Required work:
Print the following passage on Apple's case policy in its retail stores word for word, from its first sentence to its last.

To preserve its veil of secrecy, Apple traditionally only provides manufacturing specs after new devices have been formally announced, which places accessory makers at a disadvantage when it comes to getting products to market in a timely manner. This leaves customers with few options for things like cases other than Apple’s own offerings, which of course are generally made available simultaneously with a new product’s release. There has already been a stark decline in the number of third-party cases available in Apple Retail Stores, seemingly in favor of Apple’s own iPhone and iPad cases, which now take up approximately 75 percent of the display space in some stores. While there has been some speculation that Apple is simply making room for the Apple Watch, several sources have told iLounge that Apple Retail has been moving more toward a ‘boutique’ experience when it comes to cases, preferring to limit options to unique selections that it believes matches and enhances the aesthetics of its devices.

Excerpted records:
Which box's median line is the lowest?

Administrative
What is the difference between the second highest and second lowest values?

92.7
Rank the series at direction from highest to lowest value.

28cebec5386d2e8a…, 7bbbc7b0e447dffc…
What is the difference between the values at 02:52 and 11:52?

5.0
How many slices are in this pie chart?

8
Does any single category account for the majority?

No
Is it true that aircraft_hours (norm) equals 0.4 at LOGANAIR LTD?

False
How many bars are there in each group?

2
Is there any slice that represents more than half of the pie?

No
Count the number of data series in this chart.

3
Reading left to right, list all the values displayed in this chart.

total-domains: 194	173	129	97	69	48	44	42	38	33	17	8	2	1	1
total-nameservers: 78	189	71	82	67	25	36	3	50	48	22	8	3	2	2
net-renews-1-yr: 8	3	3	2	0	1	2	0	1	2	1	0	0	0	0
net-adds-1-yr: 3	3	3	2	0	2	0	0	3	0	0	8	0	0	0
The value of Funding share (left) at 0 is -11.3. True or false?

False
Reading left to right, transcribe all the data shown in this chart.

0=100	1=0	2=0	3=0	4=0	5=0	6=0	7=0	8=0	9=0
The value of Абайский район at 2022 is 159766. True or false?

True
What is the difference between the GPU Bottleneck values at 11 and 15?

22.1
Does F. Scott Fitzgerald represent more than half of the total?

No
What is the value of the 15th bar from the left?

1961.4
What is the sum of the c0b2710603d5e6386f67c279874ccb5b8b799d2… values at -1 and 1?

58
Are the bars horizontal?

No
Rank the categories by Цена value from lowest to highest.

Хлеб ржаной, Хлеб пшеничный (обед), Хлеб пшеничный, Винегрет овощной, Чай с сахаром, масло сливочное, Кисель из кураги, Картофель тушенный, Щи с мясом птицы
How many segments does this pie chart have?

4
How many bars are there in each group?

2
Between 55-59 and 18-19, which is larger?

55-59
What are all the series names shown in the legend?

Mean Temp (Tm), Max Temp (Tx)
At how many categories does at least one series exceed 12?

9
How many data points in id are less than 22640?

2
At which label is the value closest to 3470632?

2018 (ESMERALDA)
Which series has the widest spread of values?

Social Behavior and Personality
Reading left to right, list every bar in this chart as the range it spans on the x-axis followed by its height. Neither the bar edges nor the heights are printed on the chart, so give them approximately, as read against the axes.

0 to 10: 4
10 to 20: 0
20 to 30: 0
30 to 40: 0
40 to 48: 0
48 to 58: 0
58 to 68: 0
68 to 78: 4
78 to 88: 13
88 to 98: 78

Answer to this task:
To preserve its veil of secrecy, Apple traditionally only provides manufacturing specs after new devices have been formally announced, which places accessory makers at a disadvantage when it comes to getting products to market in a timely manner. This leaves customers with few options for things like cases other than Apple’s own offerings, which of course are generally made available simultaneously with a new product’s release. There has already been a stark decline in the number of third-party cases available in Apple Retail Stores, seemingly in favor of Apple’s own iPhone and iPad cases, which now take up approximately 75 percent of the display space in some stores. While there has been some speculation that Apple is simply making room for the Apple Watch, several sources have told iLounge that Apple Retail has been moving more toward a ‘boutique’ experience when it comes to cases, preferring to limit options to unique selections that it believes matches and enhances the aesthetics of its devices.